WHAT TO DO |
Reproduce the listing in its entirety. Do not reproduce the pictures.

SUPPLIED MATERIAL |
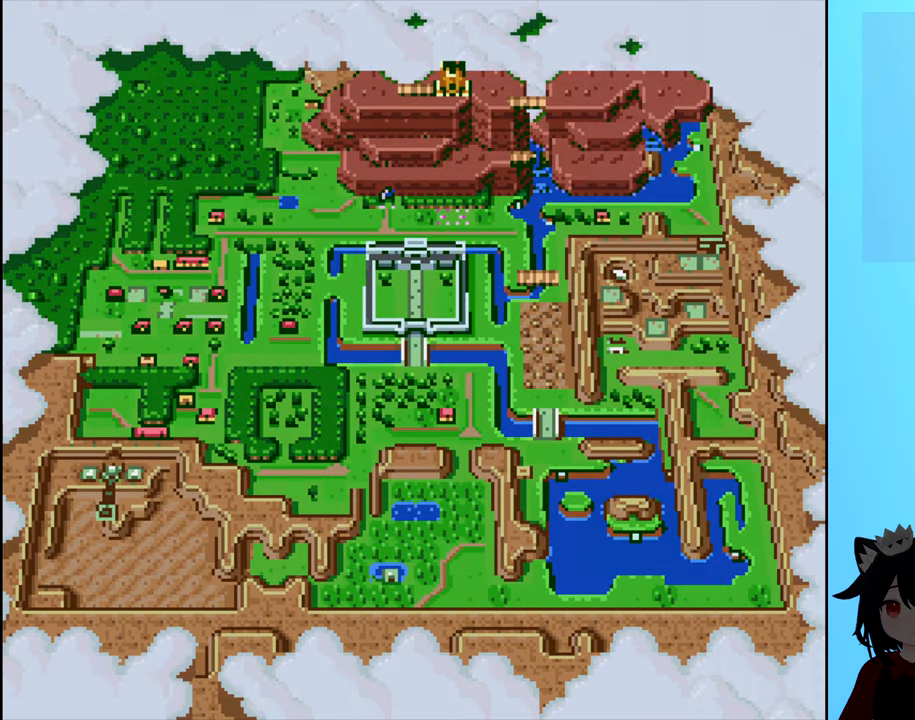
{"buttons": [], "events": [[100, "Y", "up"], [350, "X", "down"], [467, "X", "up"]]}
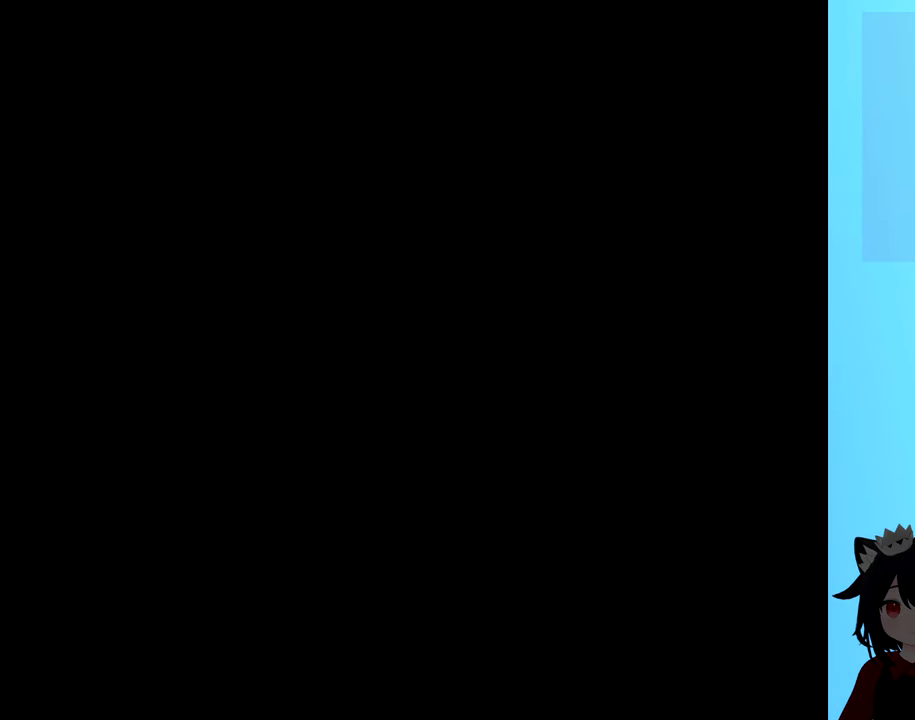
{"buttons": [], "events": []}
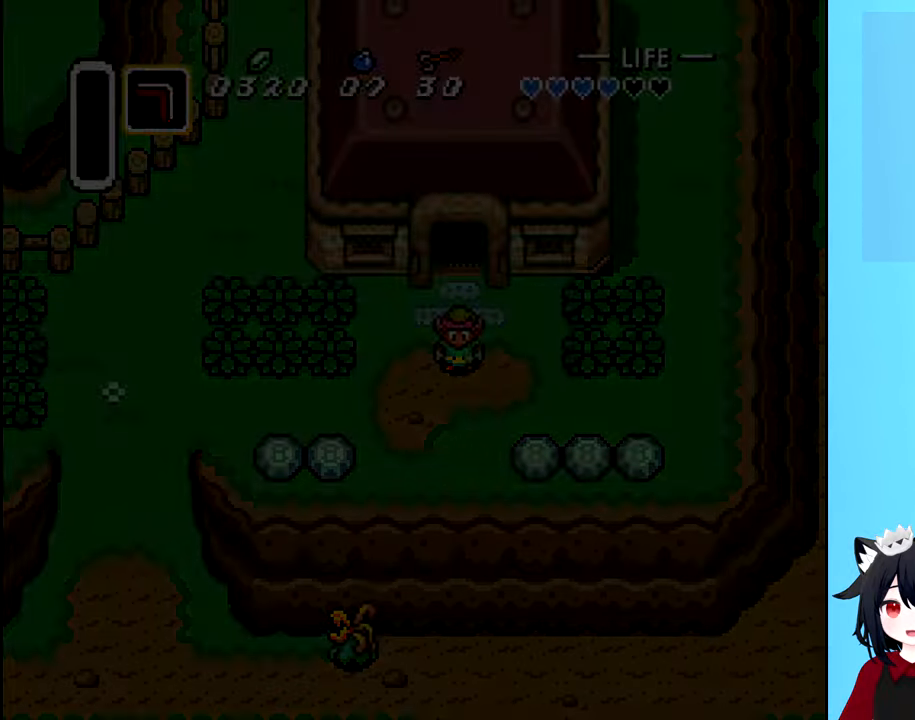
{"buttons": [], "events": [[217, "X", "down"], [300, "X", "up"]]}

ANSWER TO THE EXERCISE |
{"buttons": [], "events": [[100, "Y", "up"], [350, "X", "down"], [467, "X", "up"]]}
{"buttons": [], "events": []}
{"buttons": [], "events": [[217, "X", "down"], [300, "X", "up"]]}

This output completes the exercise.